The securities to which this Schedule 13D relates are the ordinary shares, $0.001 par value per share (“Ordinary Shares”), of Critical Metals Corp., a BVI business company incorporated in the British Virgin Islands (the “Issuer”). The principal executive offices of the Issuer are located at Maples Corporate Services (BVI) Limited, Kingston Chambers, Road Town, Tortola, British Virgin Islands.

 

ITEM 2. Identity and Background.

 

This Schedule 13D is being filed by European Lithium Limited, an Australian Public Company limited by shares (the “Reporting Person”).

 

The Reporting Person is an Australian Public Company limited by shares. The Reporting Person, a mineral exploration and development company, was incorporated on March 10, 2010 and prior to the consummation of the Business Combination directly owned the Wolfsberg Lithium Project located in Carinthia, 270 km south of Vienna, Austria.

 

The mailing address for the Reporting Person’s principal executive office is located at 32 Harrogate Street West Leederville, Western Australia, 6007.

 

Tony Sage is Executive Chairman of the Reporting Person. Mr. Sage is a British and Australian citizen and his principal business address is 32 Harrogate Street West Leederville, Western Australia, 6007.

 

Michael Carter is Non-Executive Director of the Reporting Person. Mr. Carter is an Australian citizen and his principal business address is 32 Harrogate Street West Leederville, Western Australia, 6007.

 

Malcolm Day is Non-Executive Director of the Reporting Person. Mr. Day is an Australian citizen and his principal business address is 32 Harrogate Street West Leederville, Western Australia, 6007.

 

Mykhailo Zhernov is Non-Executive Director of the Reporting Person. Mr. Zhernov is a Ukrainian citizen and his principal business address is 32 Harrogate Street West Leederville, Western Australia, 6007.

Problem requirements ::
Please repeat the Schedule 13D excerpt, everything from "ITEM 2. Identity" down to "of Vienna, Austria.", swapping "Business Combination" for "Merger".

Excerpted records ::

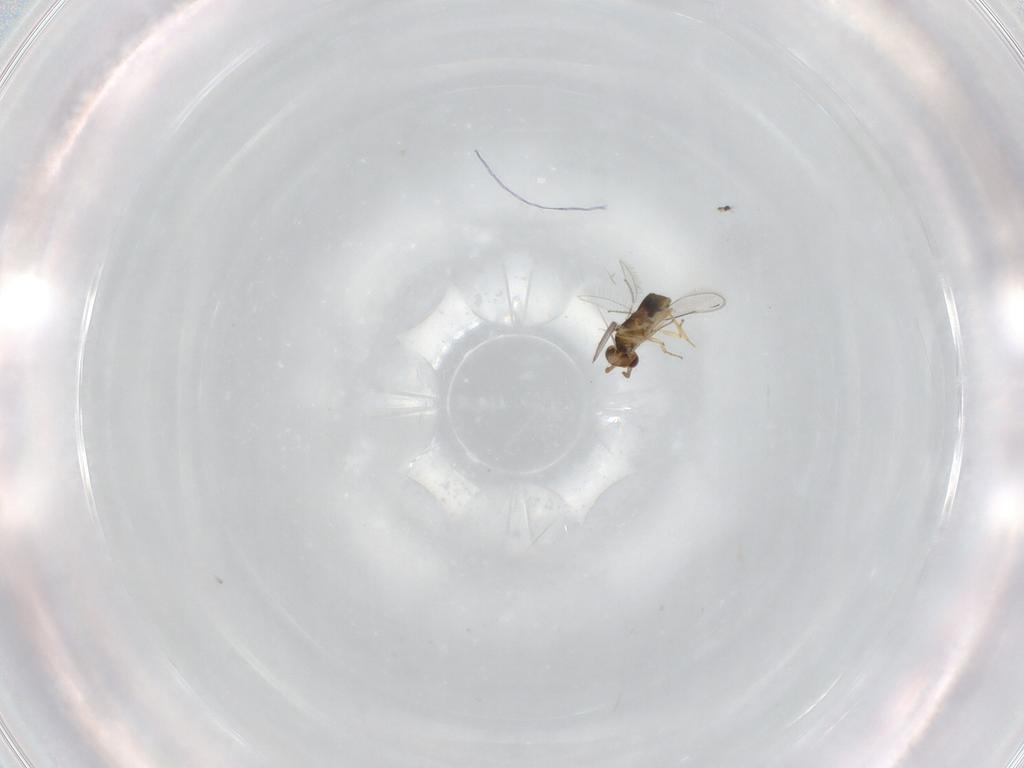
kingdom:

* * *

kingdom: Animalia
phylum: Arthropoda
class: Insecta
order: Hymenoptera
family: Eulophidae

Solution to the problem ::
ITEM 2. Identity and Background.

 

This Schedule 13D is being filed by European Lithium Limited, an Australian Public Company limited by shares (the “Reporting Person”).

 

The Reporting Person is an Australian Public Company limited by shares. The Reporting Person, a mineral exploration and development company, was incorporated on March 10, 2010 and prior to the consummation of the Merger directly owned the Wolfsberg Lithium Project located in Carinthia, 270 km south of Vienna, Austria.